From the first moments to the soaring finale, Bring On Tomorrow Co.'s production of 13, The Musical is an absolute winner. It hits the ground running with an opening number that bursts with adolescent energy, sharp humour and catchy music. From there it just keeps going. I highly recommend this amazing production!
Evan Goldstein is a New York City kid whose parents have split up – and as a result he finds himself transplanted to a tiny Midwestern town, where he desperately tries to fit in. His one goal is to have a successful Bar Mitzvah - which for him means that all the "cool kids" in town must be in attendance. But in pursuing his goal, he mistreats or abandons the two people who should be his true friends. As played engagingly by Graham Verchere, with a self-deprecating, Michael Cera-like charm, we see past Evan's misguided decisions and root for him to finally figure out what's really important.
A hallmark of the original Broadway production of this show was the casting of actual teenagers to play people roughly their own age. This show follows that formula to immensely satisfying effect, with a polished cast of young people who make a powerful impression with their triple-threat talents. Many have already racked up impressive credentials, but others are getting their first chance to really shine - and all of them deliver, big time.
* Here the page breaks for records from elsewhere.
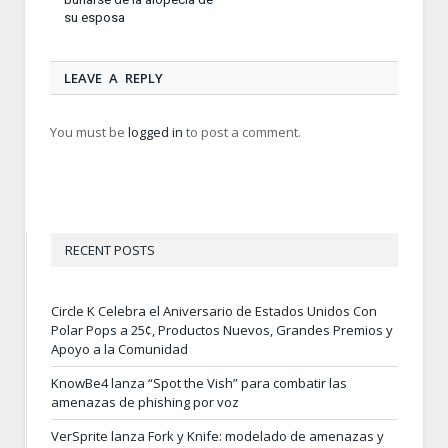
su esposa
LEAVE A REPLY
You must be
logged in
to post a comment.
RECENT POSTS
Circle K Celebra el Aniversario de Estados Unidos Con
Polar Pops a 25¢, Productos Nuevos, Grandes Premios y
Apoyo a la Comunidad
KnowBe4 lanza “Spot the Vish” para combatir las
amenazas de phishing por voz
VerSprite lanza Fork y Knife: modelado de amenazas y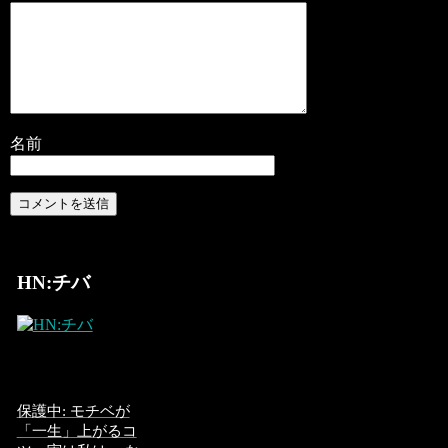
名前
HN:チバ
保護中: モチベが
「一生」上がるコ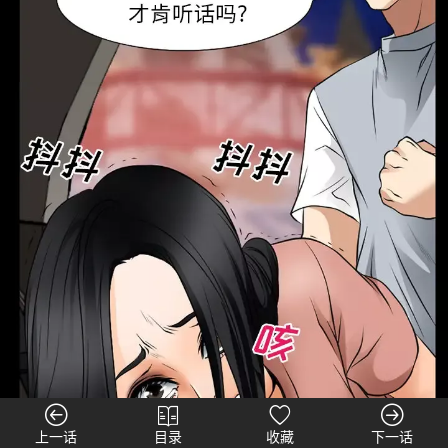
上一话
目录
收藏
下一话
The opening night show crackled with energy, and each number seemed to bring more applause than the last. At least once there was a mid-song change-of-pace section whose wrap-up stopped the show with an ovation - and the main song wasn't even done yet!
There are soaring harmonies, boy-band soul balladeering, and even some tap dancing - all of it done with panache.
In a uniformly strong cast, standouts include the aforementioned Graham Verchere (as well as his twin brother Toby), and Julia Maclean as Patrice, one of the uncool outsiders who thinks she's found a kindred spirit in Evan but then finds herself let down by him. Then there's Julian Lokash, who gets tons of unlikely laughs as Archie, a bubbly but love-starved geek whose crutches mark him as an outsider, too. His enthusiasm and craftiness make him an endearing and hilarious presence. And Michelle Creber stakes out her antagonist role with a strong, take-no-prisoners relish. But this is a show where everyone has at least one memorable moment.
The crack band, led by veteran Michael Creber, effortlessly delivers a powerful sound that ranges from rock to funk to soul – and a bit of reggae for good measure.
The story is true to the self-doubt, insecurity and social challenges so many experience in the early teen years. And the score by Jason Robert Brown manages to straddle the line between laugh-out-loud humour and an authentic teenage voice, paired with catchy, ever-shifting melodies that you want to hear again.
13, The Musicalis an outstanding showcase for some impressive talent. Whether your teenage years are still ongoing or well in the past, there's something here that will resonate with you. Catch this stellar show while you can.